The mutated nucleotide is indicated in red lettering, and causes an aspartic acid to glycine change at position 47 of the IRF1 protein.
Mouse IRF1 contains 329 amino acids and functions as a transcriptional activator (Figure 2). As in the other IRFs, the N-terminal half of IRF1 (residues 1-113) serves as the DNA binding region, and is characterized by the presence of five tryptophans spaced ten to eighteen amino acids apart in a “tryptophan cluster” (residues 11, 26, 38, 58, and 77) (3). The DNA binding region bears similarity to that of the c-Myb oncoprotein that also contains a tryptophan cluster (4), but not to any other transcription factor classes. IRF family proteins share sequence and structural homology in their DNA binding regions, and all bind to a similar DNA motif (A/G NGAAANNGAAACT) called the IFN-stimulated response element (ISRE) (5) or IFN regulatory element (6), found within positive regulatory domain I and III (PRD I and PRD III) of the IFN-β promoter. By binding to the same element, the repressive IRF2 has been shown to antagonize transcription activated by IRF1 under certain circumstances (7). IRF1 forms a nucleoprotein complex with ATF2/c-Jun, NF-κB, and the high-mobility group protein HMG I(Y) to activate transcription of IFN-β (8). Interestingly, when combined in vitro, NF-κB and IRF1 cannot bind DNA simultaneously due to steric hindrance between the two proteins (3). The presence and binding of HMG I(Y) is required to relieve this hindrance and permit formation of the nucleoprotein complex (8).
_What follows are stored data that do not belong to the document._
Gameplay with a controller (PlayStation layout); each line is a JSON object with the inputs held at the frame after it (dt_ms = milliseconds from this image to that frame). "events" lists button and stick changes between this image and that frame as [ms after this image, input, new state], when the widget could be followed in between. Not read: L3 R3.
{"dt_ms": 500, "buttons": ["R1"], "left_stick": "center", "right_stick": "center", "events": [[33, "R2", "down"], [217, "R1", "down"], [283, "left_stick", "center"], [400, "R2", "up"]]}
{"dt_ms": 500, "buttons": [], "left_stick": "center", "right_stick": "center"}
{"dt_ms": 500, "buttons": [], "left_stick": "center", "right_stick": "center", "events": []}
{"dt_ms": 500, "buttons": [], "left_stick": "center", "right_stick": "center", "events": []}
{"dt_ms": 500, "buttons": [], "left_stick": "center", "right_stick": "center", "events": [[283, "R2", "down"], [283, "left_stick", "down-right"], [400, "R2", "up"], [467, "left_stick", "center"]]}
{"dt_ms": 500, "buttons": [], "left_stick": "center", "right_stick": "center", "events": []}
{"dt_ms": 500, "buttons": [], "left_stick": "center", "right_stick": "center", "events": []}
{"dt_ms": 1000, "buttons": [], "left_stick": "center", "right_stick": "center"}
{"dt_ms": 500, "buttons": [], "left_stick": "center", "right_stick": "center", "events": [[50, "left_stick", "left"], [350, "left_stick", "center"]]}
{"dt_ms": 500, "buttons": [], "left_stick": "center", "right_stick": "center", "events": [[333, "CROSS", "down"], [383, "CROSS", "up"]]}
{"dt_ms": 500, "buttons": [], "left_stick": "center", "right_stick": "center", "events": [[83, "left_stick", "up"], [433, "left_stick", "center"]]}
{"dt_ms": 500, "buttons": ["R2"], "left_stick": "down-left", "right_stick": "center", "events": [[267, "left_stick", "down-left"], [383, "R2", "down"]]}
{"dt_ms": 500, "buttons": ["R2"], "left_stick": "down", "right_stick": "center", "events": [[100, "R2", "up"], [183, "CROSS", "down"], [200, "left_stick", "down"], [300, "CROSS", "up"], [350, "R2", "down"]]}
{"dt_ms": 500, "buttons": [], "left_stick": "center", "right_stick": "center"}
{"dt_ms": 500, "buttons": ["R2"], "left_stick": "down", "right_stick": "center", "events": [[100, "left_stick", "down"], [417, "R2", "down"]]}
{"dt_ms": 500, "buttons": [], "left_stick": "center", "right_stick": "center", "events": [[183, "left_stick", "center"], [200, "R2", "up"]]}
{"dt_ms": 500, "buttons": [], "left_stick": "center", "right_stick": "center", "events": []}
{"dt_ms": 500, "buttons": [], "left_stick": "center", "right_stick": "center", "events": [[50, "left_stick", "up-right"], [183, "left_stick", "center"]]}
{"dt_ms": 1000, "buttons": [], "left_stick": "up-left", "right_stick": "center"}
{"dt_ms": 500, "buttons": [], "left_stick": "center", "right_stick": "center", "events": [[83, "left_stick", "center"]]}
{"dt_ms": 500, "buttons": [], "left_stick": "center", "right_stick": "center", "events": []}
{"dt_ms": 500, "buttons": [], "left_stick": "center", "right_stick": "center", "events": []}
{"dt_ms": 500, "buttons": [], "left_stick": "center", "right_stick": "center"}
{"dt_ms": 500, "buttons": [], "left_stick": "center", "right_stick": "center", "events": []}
Analysis of the crystal structure of the IRF1 DNA binding domain bound to the PRD I element reveals a cluster of three α-helices (α1-α3) flanked on one side by a mixed four-stranded β-sheet (β1-β4) (3) (Figure 3, PDB ID 1IF1). Although topologically similar, the fold of the domain is distinct from that of the canonical DNA-binding helix-turn-helix (HTH) motif, in that the IRF1 DNA binding domain contains three large loops (LI, L2 and L3) connecting β2 to α2, α2 to α3, and β3 to β4, respectively. In addition, the mode of DNA interaction differs, with the α3 helix, or recognition helix, of IRF1 contacting the major groove of the DNA double helix at a 45° angle to the DNA axis. In contrast, in most HTH proteins, the recognition helix is oriented approximately perpendicular to the DNA axis (9). The four nucleotides GAAA form the core sequence of the PRD I element recognized and contacted by the IRF1 recognition helix, although interactions exist up to six nucleotides away. Cooperative binding to DNA occurs when the GAAA sequence is repeated in tandem (10). This cooperativity is induced by DNA structure distortion when the first IRF molecule binds, preparing a template for interaction with the next molecule. Arg 82, Cys 83, Asn 86 and Ser 87, which are located in the last two turns of the recognition helix, form contacts with GAAA. Loops L1 and L3 contact the DNA backbone, as do three of the five tryptophans of the tryptophan cluster (Trp 11, Trp 38, Trp 58). Binding of IRF1 to DNA induces a 22° bend from vertical in the DNA axis, narrowing the major groove in which the recognition helix is located.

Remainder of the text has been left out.